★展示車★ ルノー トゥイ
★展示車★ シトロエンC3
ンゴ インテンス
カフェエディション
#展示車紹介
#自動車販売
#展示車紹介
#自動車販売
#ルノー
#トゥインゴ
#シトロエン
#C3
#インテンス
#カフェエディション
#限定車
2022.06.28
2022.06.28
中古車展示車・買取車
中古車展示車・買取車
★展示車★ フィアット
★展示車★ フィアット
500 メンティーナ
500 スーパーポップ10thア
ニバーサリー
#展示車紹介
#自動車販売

_ _ _ _ _

Task = Repeat the lines above with every word intact.

Task answer =
★展示車★ ルノー トゥイ
★展示車★ シトロエンC3
ンゴ インテンス
カフェエディション
#展示車紹介
#自動車販売
#展示車紹介
#自動車販売
#ルノー
#トゥインゴ
#シトロエン
#C3
#インテンス
#カフェエディション
#限定車
2022.06.28
2022.06.28
中古車展示車・買取車
中古車展示車・買取車
★展示車★ フィアット
★展示車★ フィアット
500 メンティーナ
500 スーパーポップ10thア
ニバーサリー
#展示車紹介
#自動車販売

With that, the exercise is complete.